Stadio Porta Elisa (capacity 7,385) has a fine covered main stand with its very own unique flag tower that always reminds me of a similar, if taller version at the Centenario in Montevideo, FIFA’s home of football! Opposite the main stand is an uncovered seated stand, the Gradinata, and the Curva at either end are both uncovered as you’d expect, but of a suitable depth to allow for a good number of fans, affording an arousing atmosphere and this one would not let us down! I had been at a game here once before in April 1990, a sleepy midweek afternoon kick off for a low key Coppa Italia Serie C encounter with an ambitious wee club destined for loftier places in Chievo Verona, with the Flying Donkeys easily winning 2-0. The atmosphere for the visit of Pisa on a more traditional Sunday could not have been more contrasting. The quiet sophistication of Lucca is left at the turnstiles as an incessant bombardment of insults were traded between the two sets of fans. Pisa have bigger rivals in Livorno, but as they are in Serie B presently, local rivalries with Pontedera and Lucchese will have to do for now. They had a huge visiting support, and the Ultras at both ends kept up the singing, the flag waving and the flares throughout! The local Ultras seemed troubled on two fronts, with a need to make the Pisans feel unwelcome, but occasional dashes to the perimeter wall to explode anger at the police outside the stadium was necessary too. The police had long scampered further away before the game ended!

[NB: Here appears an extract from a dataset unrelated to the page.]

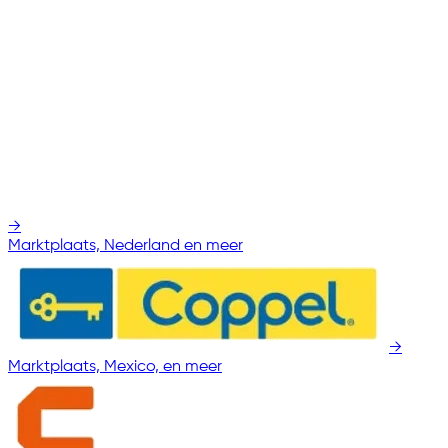
→
Marktplaats, Nederland en meer
→
Marktplaats, Mexico, en meer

Amid the cacophony of derby noise a cracking match was played out with no quarter given by either set of players as well as the tifosi. Lucchese, perhaps given their points deduction (since increased to 16, having been through 5 then 8, but Matera were slapped with a season ending 32 points as the FIGC get angry with non conforming clubs post the Pro Piacenza debacle!) seemed a little more desperate, which doesn’t always lead to free flowing football, and many of their attacks would break down at the edge of the box thanks in part to misplaced passes, but that alone would be unkind to a well organised defence by the visitors. Pisa are in the mix nearer the top end of the league, and while the automatic promotion place seems unlikely, they’ll be well placed for a go at the protracted play offs come May. The three points that went south to the stadium near the Leaning Tower came from the only goal of the game near the end of the first half, at the Pisa end of the stadium, and once tucked away, mayhem broke out including the players climbing up the fence to celebrate with the fans! The lead was nearly doubled in the second half, and the goal was awarded before player power from the Lucchesi towards the linesman led to a change of mind!! Bouyed by this reprieve the home side gave it one or two last hoorahs, but Pisa stood firm.

If you have never been to Lucca I would implore you to give it a whirl, it’s well worth a day or more of investigating, and if calcio is in town, get yourself along!!